The research was conducted by researchers at Washington University School of Medicine in St. Louis and the European Molecular Biology Laboratory in Heidelberg, Germany.
It is the first to catalogue the genetic variation of microbes that live in the gut, where they extract nutrients from food, synthesize vitamins, protect against infections, and produce compounds that naturally reduce inflammation.
The widespread genetic diversity uncovered by the scientists can help them understand how our microbial genes work together with our human genes to keep us healthy or, in some cases, to cause disease.
“Surprisingly, each of us can be identified by the collective DNA of our gut microbes,” said corresponding author George Weinstock, PhD, associate director of The Genome Institute at Washington University.
“That collection is individualized, completely analogous to our human genome. Differences in the way individuals respond to various drugs or the way they use specific nutrients can be traced to the genetic variation in our microbial genes as well as in our human genes,” he stated.

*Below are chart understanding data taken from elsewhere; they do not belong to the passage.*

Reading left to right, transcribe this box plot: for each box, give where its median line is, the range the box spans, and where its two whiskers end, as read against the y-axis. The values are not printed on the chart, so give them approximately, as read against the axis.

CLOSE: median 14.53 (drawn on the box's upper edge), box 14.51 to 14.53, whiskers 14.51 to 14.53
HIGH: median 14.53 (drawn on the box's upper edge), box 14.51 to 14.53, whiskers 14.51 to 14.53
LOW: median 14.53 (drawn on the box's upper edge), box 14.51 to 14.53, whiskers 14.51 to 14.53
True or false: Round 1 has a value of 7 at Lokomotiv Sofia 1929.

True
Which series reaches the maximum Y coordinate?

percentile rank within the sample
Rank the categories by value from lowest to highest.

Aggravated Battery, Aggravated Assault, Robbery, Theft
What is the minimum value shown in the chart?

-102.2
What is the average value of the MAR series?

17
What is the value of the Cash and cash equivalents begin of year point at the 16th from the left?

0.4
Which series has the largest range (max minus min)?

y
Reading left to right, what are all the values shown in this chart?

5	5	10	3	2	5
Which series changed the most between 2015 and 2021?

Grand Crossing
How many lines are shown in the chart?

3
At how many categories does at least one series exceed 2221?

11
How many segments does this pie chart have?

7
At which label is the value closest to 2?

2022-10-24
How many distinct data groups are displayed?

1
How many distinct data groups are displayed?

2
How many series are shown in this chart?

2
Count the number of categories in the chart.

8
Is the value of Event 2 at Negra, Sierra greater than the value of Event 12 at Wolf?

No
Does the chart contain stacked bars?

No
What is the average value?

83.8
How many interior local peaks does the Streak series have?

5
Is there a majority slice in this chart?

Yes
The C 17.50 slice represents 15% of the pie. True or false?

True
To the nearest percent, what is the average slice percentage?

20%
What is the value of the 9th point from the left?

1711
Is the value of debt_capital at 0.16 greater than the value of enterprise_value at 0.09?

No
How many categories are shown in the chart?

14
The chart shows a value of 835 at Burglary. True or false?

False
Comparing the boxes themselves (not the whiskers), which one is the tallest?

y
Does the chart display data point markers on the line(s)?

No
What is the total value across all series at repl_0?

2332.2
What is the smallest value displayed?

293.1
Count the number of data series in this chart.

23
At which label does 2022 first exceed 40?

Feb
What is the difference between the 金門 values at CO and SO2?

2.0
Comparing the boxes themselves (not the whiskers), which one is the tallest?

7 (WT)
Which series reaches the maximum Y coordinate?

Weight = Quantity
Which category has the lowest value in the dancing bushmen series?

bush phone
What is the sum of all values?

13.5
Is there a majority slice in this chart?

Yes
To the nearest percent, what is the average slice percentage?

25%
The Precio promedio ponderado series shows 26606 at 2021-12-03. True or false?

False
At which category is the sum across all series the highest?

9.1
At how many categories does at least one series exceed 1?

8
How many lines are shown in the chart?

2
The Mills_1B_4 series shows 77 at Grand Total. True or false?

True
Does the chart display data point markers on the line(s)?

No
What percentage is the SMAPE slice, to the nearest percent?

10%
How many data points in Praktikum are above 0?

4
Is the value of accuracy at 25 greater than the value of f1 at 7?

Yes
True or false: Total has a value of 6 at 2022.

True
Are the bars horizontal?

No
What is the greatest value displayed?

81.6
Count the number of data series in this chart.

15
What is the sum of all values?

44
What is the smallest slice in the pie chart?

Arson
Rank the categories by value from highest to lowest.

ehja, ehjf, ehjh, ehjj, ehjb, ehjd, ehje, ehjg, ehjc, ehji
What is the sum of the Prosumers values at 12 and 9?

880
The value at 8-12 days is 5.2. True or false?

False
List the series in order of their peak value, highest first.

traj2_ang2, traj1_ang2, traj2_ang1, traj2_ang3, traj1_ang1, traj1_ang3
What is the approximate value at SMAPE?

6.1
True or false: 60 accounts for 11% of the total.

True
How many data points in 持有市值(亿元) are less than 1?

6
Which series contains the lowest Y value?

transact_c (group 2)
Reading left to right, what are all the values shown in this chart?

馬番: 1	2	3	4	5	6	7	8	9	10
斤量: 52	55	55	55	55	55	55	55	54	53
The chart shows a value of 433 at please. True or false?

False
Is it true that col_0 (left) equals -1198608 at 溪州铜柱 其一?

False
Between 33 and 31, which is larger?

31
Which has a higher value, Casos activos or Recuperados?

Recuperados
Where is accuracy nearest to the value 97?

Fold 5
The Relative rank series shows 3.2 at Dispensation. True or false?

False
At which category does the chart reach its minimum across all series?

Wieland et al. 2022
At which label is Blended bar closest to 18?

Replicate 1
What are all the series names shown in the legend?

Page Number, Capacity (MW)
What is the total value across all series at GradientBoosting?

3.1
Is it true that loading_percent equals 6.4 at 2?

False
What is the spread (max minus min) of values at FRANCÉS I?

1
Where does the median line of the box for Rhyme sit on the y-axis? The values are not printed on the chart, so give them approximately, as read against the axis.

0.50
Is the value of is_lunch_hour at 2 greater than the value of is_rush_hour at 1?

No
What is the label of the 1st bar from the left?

The researchers analyzed the microbial DNA in 252 stool samples from 207 individuals living in the United States and Europe.
All the subjects had participated in one of two recent high-profile initiatives to catalog the diverse species of microbes that live in and on the body. Neither of those studies – the Human Microbiome Project, funded by the National Institutes of Health, and the Metagenomics of the Human Intestinal Tract (MetaHIT) project, funded by the European Commission – looked at the genetic variation of the microbial genomes in the body.
For the new study, the researchers zeroed in on 101 species of microbes commonly found in the intestine, identifying more than 10 million single-letter changes in the collective DNA of those microbes. They also found numerous other DNA alterations, including insertions, deletions and structural changes.
In 43 subjects for whom the researchers had two stool samples collected at least a month apart (most were collected six months to a year after the initial sample), the researchers found very little variability in the microbial DNA over time, although the species of microbes in the intestine fluctuated.
“The microbial DNA in the intestine is remarkably stable, like a fingerprint. Even after a year, we could still distinguish individuals by the genetic signature of their microbial DNA,” said Weinstock.
With this new catalogue, the researchers can begin to understand the selective forces that shape the microbiome – the collection of microbes and their genes – in the intestine.
The study was recently published online in Nature.